**Exercises to complete**
1 > In the article on Russian private equity, what purchase price did TPG and VTB pay to buy into Lenta?
2 > In the article on Russian private equity, why are the investments in Florian Fenner's planned fund to take the form of straight equity or "working capital at equity pricing"? Answer in one to three sentences.

**Document text**
Start of Block

There haven't been many international success stories in Russia's private-equity market. One exception has been TPG (formerly known as Texas Pacific Group), which jointly with Russian state bank VTB last year bought into Lenta, Russia's fifth largest retailer, for a purchase price of $115 million.
TPG aside, Russian PE specialists are unimpressed by the inroads made by international investors into local PE markets in the past decade. According to a panel at the AsianInvestor and FinanceAsia Russia Capital Raising and Investment Summit in Hong Kong, they feel foreigners went about things the wrong way and, as a result, the domestic PE market remains dominated by local players.
If an investment was made in 2008, it is most likely underwater, but prices have fallen since and Moscow-based UFG Asset Management has just been investing a fund it has raised. The asset allocation, in chunks of $30 million to $60 million, has been in secondary projects and one start-up that is charged with building telecommunications towers.
"2009 and 2010 vintages for private equity are going to be fantastic, and we are hopeful we will achieve four times returns on the $100 million that we have just put to work,' says Florian Fenner, managing partner at UFG. "Nevertheless, if offered a good price for an investment now, we might go for it. To date, all our previous exits have been via trade sales, never by IPO."
Fenner perceives that the best opportunities in Russian investment are to be found in agriculture (his firm owns a farm) and private equity. He does not favour public markets, due to what he sees as extreme over-valuations.
He envisages opening a new fund shortly with a view to raising $250 million. The format of the investments is straight equity or what he characterises as "working capital at equity pricing", as there really is no mezzanine financing in Russia.
Gleb Davidyuk, a partner at Mint Capital, who has been working in the private equity field for 15 years, feels early-stage private equity is too risky in Russia. "Our industry is currently with companies in a more advanced stage of growth, that are cashflow positive," he adds. "The market is just $5 billion in size and the challenge is to find deals."
He is optimistic, though, that the PE segment will grow in Russia, and is heartened by the fact that in the market's brief life span to date, realised investments have recorded 300% profits in his books.

End of Block

**Dataset excerpts**
Start of Block

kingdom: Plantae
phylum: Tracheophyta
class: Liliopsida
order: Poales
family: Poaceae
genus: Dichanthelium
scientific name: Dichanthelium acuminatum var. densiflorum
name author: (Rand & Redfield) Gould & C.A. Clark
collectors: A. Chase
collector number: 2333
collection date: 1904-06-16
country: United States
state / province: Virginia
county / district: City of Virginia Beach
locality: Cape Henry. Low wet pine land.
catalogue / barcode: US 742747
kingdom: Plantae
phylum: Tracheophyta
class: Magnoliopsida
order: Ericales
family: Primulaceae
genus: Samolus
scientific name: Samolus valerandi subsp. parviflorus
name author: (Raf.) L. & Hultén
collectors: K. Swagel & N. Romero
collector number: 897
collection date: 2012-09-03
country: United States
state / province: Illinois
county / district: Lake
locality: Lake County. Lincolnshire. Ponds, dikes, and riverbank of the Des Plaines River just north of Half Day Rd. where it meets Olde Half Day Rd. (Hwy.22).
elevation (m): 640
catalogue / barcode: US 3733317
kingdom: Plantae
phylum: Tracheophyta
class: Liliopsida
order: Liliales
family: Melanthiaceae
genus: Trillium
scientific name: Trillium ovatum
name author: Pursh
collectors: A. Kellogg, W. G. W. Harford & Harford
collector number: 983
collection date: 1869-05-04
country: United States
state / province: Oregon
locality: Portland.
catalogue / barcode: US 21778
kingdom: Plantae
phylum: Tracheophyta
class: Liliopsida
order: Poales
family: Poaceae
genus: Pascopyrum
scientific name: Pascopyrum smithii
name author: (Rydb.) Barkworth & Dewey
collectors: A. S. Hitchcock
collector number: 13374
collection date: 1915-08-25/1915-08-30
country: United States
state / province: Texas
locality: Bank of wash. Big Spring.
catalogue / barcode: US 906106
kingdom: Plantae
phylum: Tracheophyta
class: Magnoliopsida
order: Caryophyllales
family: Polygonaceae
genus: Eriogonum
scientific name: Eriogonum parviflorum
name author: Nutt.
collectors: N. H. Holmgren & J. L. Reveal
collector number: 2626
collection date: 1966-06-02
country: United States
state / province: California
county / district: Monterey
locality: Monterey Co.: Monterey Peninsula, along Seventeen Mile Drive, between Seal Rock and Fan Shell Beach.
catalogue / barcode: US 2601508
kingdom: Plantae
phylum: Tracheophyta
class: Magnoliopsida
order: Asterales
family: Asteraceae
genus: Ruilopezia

End of Block

**Solutions per task**
1 > $115 million.

2 > The investments take those forms because there is really no mezzanine financing in Russia.